§ MATERIAL FOR THIS EXERCISE:

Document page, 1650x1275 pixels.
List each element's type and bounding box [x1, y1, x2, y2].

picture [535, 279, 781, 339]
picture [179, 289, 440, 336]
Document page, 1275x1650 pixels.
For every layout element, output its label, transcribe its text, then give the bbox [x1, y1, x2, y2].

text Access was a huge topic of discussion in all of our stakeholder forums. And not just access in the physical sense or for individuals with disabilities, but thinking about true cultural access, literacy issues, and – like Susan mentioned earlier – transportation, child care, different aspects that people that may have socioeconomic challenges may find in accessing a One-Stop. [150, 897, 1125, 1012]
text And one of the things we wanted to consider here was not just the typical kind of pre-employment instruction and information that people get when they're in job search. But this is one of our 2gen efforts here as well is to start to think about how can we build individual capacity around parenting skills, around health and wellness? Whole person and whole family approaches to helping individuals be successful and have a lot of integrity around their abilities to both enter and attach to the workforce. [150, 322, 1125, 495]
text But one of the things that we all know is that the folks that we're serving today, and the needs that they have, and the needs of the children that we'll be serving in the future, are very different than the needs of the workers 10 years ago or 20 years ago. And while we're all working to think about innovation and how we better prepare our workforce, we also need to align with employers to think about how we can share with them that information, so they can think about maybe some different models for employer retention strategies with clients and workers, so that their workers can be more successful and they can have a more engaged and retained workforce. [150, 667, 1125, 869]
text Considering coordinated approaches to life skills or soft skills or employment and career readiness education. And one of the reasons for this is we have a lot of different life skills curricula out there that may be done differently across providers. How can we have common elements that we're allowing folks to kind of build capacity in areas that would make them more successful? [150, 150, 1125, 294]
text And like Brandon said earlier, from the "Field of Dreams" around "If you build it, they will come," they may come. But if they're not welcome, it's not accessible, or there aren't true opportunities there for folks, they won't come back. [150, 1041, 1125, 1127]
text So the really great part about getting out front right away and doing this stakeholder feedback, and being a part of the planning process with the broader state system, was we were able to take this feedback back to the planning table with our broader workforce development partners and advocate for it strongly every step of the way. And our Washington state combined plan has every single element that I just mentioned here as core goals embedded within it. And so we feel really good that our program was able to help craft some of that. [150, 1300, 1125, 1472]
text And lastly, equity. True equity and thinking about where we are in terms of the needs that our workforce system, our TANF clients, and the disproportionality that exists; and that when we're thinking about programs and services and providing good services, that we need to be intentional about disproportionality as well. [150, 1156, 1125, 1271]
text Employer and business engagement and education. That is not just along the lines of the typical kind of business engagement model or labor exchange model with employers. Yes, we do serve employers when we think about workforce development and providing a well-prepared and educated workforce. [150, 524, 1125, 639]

§ TO DO:
Give the listing again. Leave every word as it stands.

§ TASK SOLUTION:
Document page, 1650x1275 pixels.
List each element's type and bounding box [x1, y1, x2, y2].

picture [535, 279, 781, 339]
picture [179, 289, 440, 336]
Document page, 1275x1650 pixels.
For every layout element, output its label, transcribe its text, then give the bbox [x1, y1, x2, y2].

text Access was a huge topic of discussion in all of our stakeholder forums. And not just access in the physical sense or for individuals with disabilities, but thinking about true cultural access, literacy issues, and – like Susan mentioned earlier – transportation, child care, different aspects that people that may have socioeconomic challenges may find in accessing a One-Stop. [150, 897, 1125, 1012]
text And one of the things we wanted to consider here was not just the typical kind of pre-employment instruction and information that people get when they're in job search. But this is one of our 2gen efforts here as well is to start to think about how can we build individual capacity around parenting skills, around health and wellness? Whole person and whole family approaches to helping individuals be successful and have a lot of integrity around their abilities to both enter and attach to the workforce. [150, 322, 1125, 495]
text But one of the things that we all know is that the folks that we're serving today, and the needs that they have, and the needs of the children that we'll be serving in the future, are very different than the needs of the workers 10 years ago or 20 years ago. And while we're all working to think about innovation and how we better prepare our workforce, we also need to align with employers to think about how we can share with them that information, so they can think about maybe some different models for employer retention strategies with clients and workers, so that their workers can be more successful and they can have a more engaged and retained workforce. [150, 667, 1125, 869]
text Considering coordinated approaches to life skills or soft skills or employment and career readiness education. And one of the reasons for this is we have a lot of different life skills curricula out there that may be done differently across providers. How can we have common elements that we're allowing folks to kind of build capacity in areas that would make them more successful? [150, 150, 1125, 294]
text And like Brandon said earlier, from the "Field of Dreams" around "If you build it, they will come," they may come. But if they're not welcome, it's not accessible, or there aren't true opportunities there for folks, they won't come back. [150, 1041, 1125, 1127]
text So the really great part about getting out front right away and doing this stakeholder feedback, and being a part of the planning process with the broader state system, was we were able to take this feedback back to the planning table with our broader workforce development partners and advocate for it strongly every step of the way. And our Washington state combined plan has every single element that I just mentioned here as core goals embedded within it. And so we feel really good that our program was able to help craft some of that. [150, 1300, 1125, 1472]
text And lastly, equity. True equity and thinking about where we are in terms of the needs that our workforce system, our TANF clients, and the disproportionality that exists; and that when we're thinking about programs and services and providing good services, that we need to be intentional about disproportionality as well. [150, 1156, 1125, 1271]
text Employer and business engagement and education. That is not just along the lines of the typical kind of business engagement model or labor exchange model with employers. Yes, we do serve employers when we think about workforce development and providing a well-prepared and educated workforce. [150, 524, 1125, 639]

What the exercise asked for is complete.